Nach der Verfolgungsjagd kann die Polizei den Reichsbürger vor seinem Wohnhaus schnappen (Symbolbild). Foto: dpa

Bei einer Verkehrskontrolle wird ein sogenannter Reichsbürger ohne Nummernschild und zu schnell erwischt. Der 59-Jährige lieferte sich eine Verfolgungsjagd mit den Beamten. Diese können den Mann schnappen und finden Gefährliches in seinem Wagen.

Hameln - Ein sogenannter Reichsbürger hat sich in Niedersachsen nach einer Verkehrskontrolle eine waghalsige Verfolgungsjagd mit der Polizei geliefert.

Wie die Beamten in Hameln am Mittwoch mitteilten, fuhr der 59-Jährige am Dienstag bei einer Geschwindigkeitsmessung im Bereich Groß Berkel ohne gültige Nummernschilder zu schnell. Er ignorierte Stoppzeichen und flüchtete mit mehr als hundert Stundenkilometern durch Ortschaften vor Streifenwagen mit Blaulicht. Zwischenzeitlich überholte er andere Autos in gefährlicher Weise und stoppte kurz.

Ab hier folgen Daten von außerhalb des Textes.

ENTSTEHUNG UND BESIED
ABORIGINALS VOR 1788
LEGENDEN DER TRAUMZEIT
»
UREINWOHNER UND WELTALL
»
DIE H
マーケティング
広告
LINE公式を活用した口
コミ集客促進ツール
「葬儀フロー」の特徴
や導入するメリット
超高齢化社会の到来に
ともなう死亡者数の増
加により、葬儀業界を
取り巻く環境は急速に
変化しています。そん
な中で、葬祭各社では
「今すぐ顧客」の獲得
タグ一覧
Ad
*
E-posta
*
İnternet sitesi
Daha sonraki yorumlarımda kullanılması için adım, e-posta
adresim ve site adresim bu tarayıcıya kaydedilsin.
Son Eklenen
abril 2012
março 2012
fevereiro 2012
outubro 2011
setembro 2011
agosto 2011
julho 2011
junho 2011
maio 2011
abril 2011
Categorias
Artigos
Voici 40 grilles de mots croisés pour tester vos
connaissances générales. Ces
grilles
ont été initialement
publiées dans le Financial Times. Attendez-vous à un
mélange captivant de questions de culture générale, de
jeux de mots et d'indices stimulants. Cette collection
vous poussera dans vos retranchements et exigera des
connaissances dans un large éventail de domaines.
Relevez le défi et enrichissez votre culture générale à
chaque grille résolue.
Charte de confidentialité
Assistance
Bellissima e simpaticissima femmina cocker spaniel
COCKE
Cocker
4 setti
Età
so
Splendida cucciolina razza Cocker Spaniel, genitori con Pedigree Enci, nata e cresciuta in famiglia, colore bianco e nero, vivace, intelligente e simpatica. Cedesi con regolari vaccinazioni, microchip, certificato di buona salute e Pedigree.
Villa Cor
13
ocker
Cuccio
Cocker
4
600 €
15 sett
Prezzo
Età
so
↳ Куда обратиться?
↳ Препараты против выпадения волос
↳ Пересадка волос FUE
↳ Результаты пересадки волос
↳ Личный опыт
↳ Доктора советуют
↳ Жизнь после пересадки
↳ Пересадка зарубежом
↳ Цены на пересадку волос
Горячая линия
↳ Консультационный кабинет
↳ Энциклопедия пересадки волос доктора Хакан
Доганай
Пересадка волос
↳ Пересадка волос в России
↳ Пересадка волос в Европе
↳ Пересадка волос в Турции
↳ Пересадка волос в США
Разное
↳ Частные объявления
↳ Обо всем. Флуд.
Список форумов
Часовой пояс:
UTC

Gegen den Mann lag bereits ein Haftbefehl vor

Als sich ein Polizeiwagen vor ihm querstellte, fuhr er mit durchdrehenden Reifen wieder los und schrie die Beamten aus dem geöffneten Seitenfenster an. Seine Flucht führte ihn direkt zu seinem Wohnhaus, vor dem ihn die Einsatzkräfte festnahmen.

In seinem Auto lagen unter anderem griffbereit ein Baseballschläger und ein Messer. Gegen den bereits polizeibekannten Mann lag ein Haftbefehl vor. Er hätte den Vollzug gegen Zahlung einer Geldstrafe anwenden können, weigerte sich aber. Daher brachten ihn die Beamten ins Gefängnis. Wegen der Verfolgungsjagd muss er sich wegen weiterer Straftaten verantworten, unter anderem wegen Straßenverkehrsgefährdung.